- **Exercise objective**:
Would you repeat the listing exactly, without any of its images?

- **Data extract**:

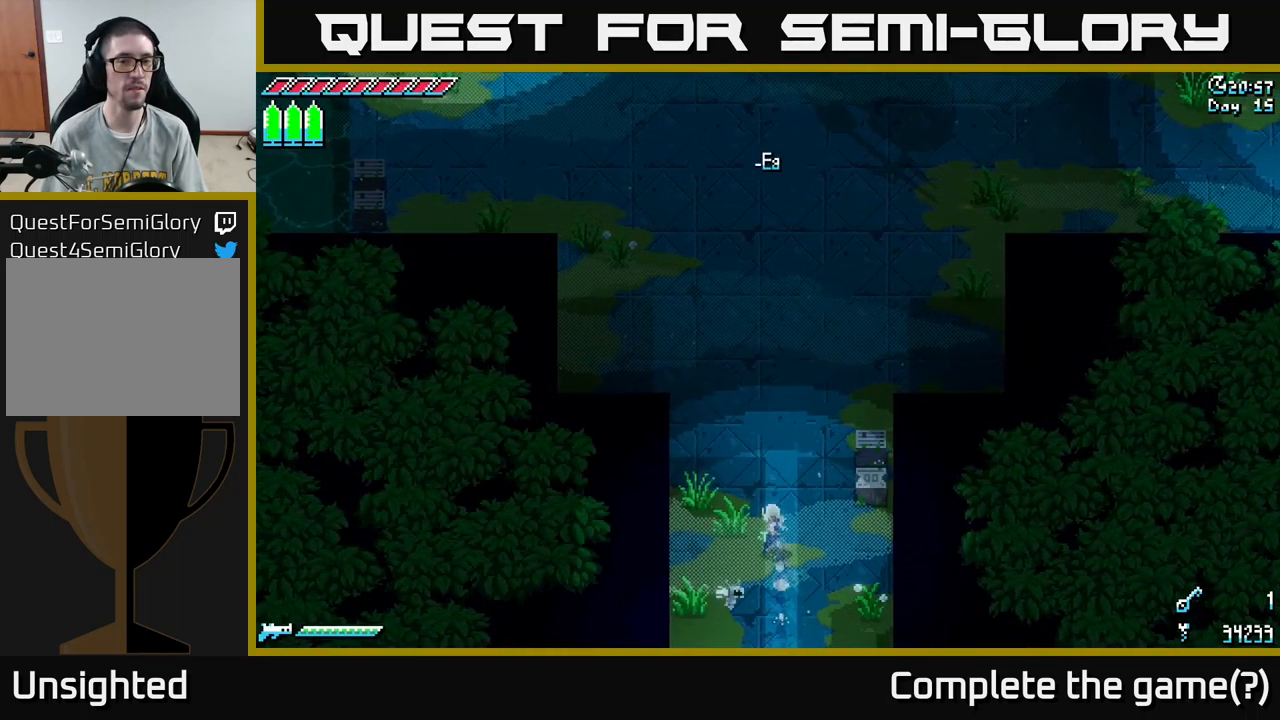
{"buttons": ["X"], "left_stick": "up-left", "right_stick": "center", "events": [[350, "left_stick", "up-left"]]}
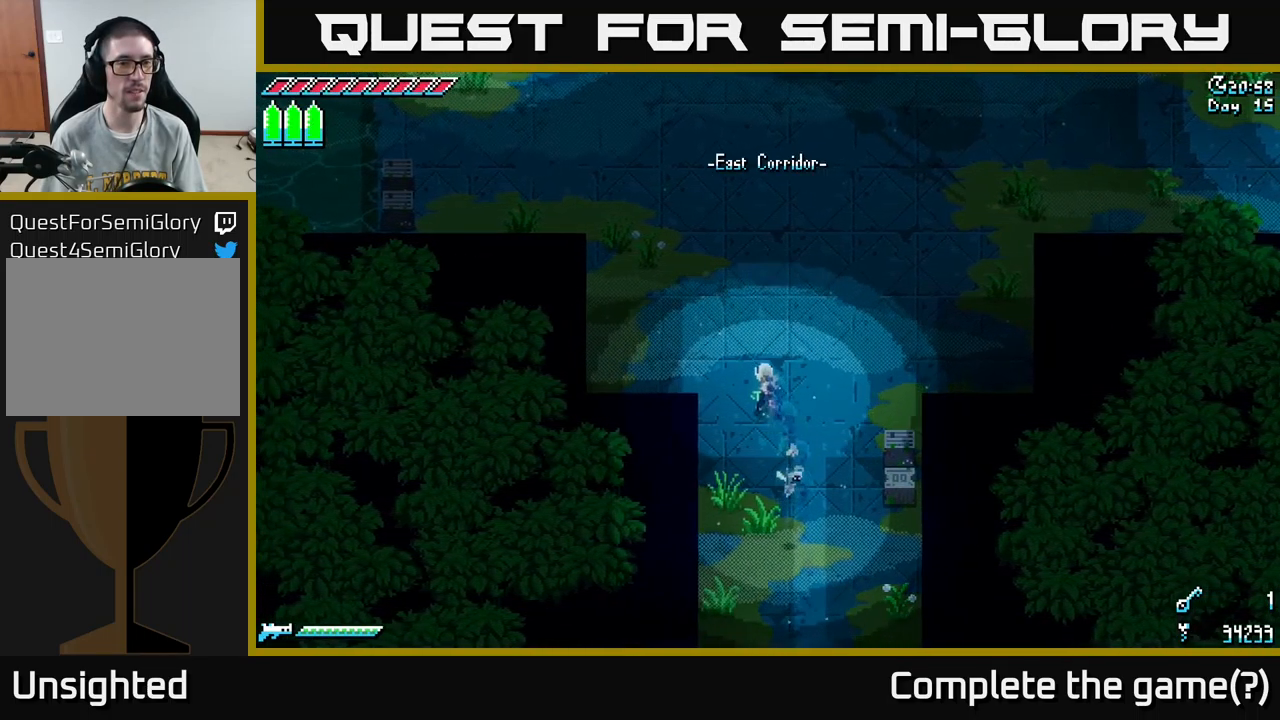
{"buttons": ["X"], "left_stick": "up-left", "right_stick": "center", "events": []}
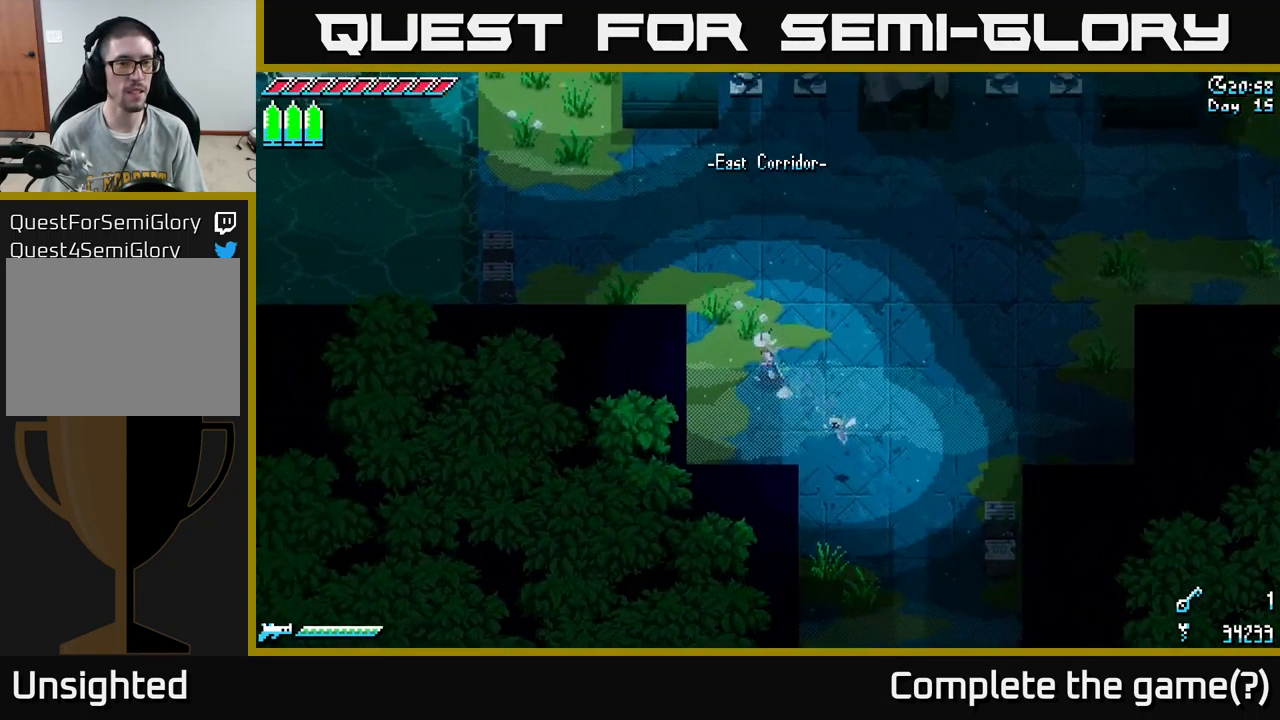
{"buttons": ["X"], "left_stick": "up-left", "right_stick": "center", "events": []}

- **Answer to the exercise**:
{"buttons": ["X"], "left_stick": "up-left", "right_stick": "center", "events": [[350, "left_stick", "up-left"]]}
{"buttons": ["X"], "left_stick": "up-left", "right_stick": "center", "events": []}
{"buttons": ["X"], "left_stick": "up-left", "right_stick": "center", "events": []}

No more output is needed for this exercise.